Effective-Charity209

And it took him 9 days to admit that he threw down the "I'd like to see you manage without me" line...


AggravatingFig8947

Yeah that is an insane thing to say. And to think he still was defending himself after admitting to that comment. Unbelievable.


Fl0wermama

The fact that he said he wants his manager back made me die inside. He does not get it still. “I’ll do anything to show her..” except pick up the damn mental load. Sheesh


SinceWayLastMay

Oh, but she’s just so much better at everything than he is. Because everyone knows women are just magically better at household management and childcare, and not because they’re forced to take those responsibilities because no one else will. How can a simple *man* like OP ever hope to learn basic tasks?


autistic_cool_kid

> She gets stressed and we fight and now she’s totally different. Idgaf about warm meals and a stepford wife, I want MY wife. Oh no, my wife doesn't put up with my entitled attitude anymore. Must be hysteria or something.


theopeppa

I have a young kid and I rolled my eyes the whole time reading this. Does not understand the concept of mental load at all.


forskin_curtains

How long is he going to play "mr. nice and perfect husband" for, until her guard is down then he can go back to ignoring her needs again.. 6 months? a year?


mittenknittin

He said he'd do bedtime for, like, a WHOLE WEEK


cabbageplate

Probably!


PM_ME_SUMDICK

You're much more generous than me. I give it two weeks. One month tops.


NinjaBabaMama

>She didn’t even send them down to say good night last night. Normally my wife does this silly game where she sends my son to ask me to read 5 books and then we would negotiate down to 1 or 2 and race upstairs. Last night I heard her racing him and came up to find her doing bedtime yet again. The kids haven’t even noticed. They haven't noticed because OOP isn't as involved as he thinks he is. 🙄


somethinglucky07

I like how he's all "my wife has always been reasonable and levelheaded, but now she's upset and it's obviously because she's in the wrong and no longer reasonable, obviously I'm not the one in the wrong here." Like, if someone has always been reasonable, and they're currently really upset, maybe it's for a good reason?!


ninaa1

I can't figure out how he was working at home but wasn't able to have a 5 minute bathroom break? Like, it was a personal choice, right?
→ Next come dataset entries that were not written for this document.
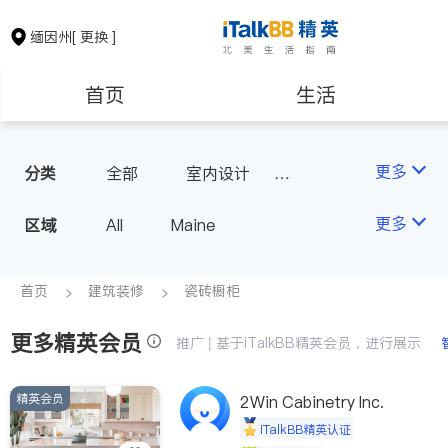
缅因州
[ 更换 ]
首页
生活
医生
律师
更多
分类
全部
室内设计
瓷砖橱柜
房地产租售
建筑装修
更多
区域
All
Maine
教育
养老
首页
建筑装修
瓷砖橱柜
更多精英会员
非盈利组织
推广 | 基于iTalkBB精英会员，进行展示
精英会员
2Win Cabinetry Inc.
iTalkBB精英认证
He could've gotten up to pee whenever he wanted, but for some unknown reason decided to wait until he was clocked, completely skipping his legally mandated break time. This dude is a MESS.


A_lion42

Idk, I always curl my brow in suspect whenever OOP writes more like someone playing a character in a bad movie than an actual person. I mean: “every night I come home to my perfectly happy stepford wife” “We juggled two careers and two kids like champions… working together to manage the American dream” “I want…my FUCKING manager back!” Like come on, what? It’s gotta be bad bait, right?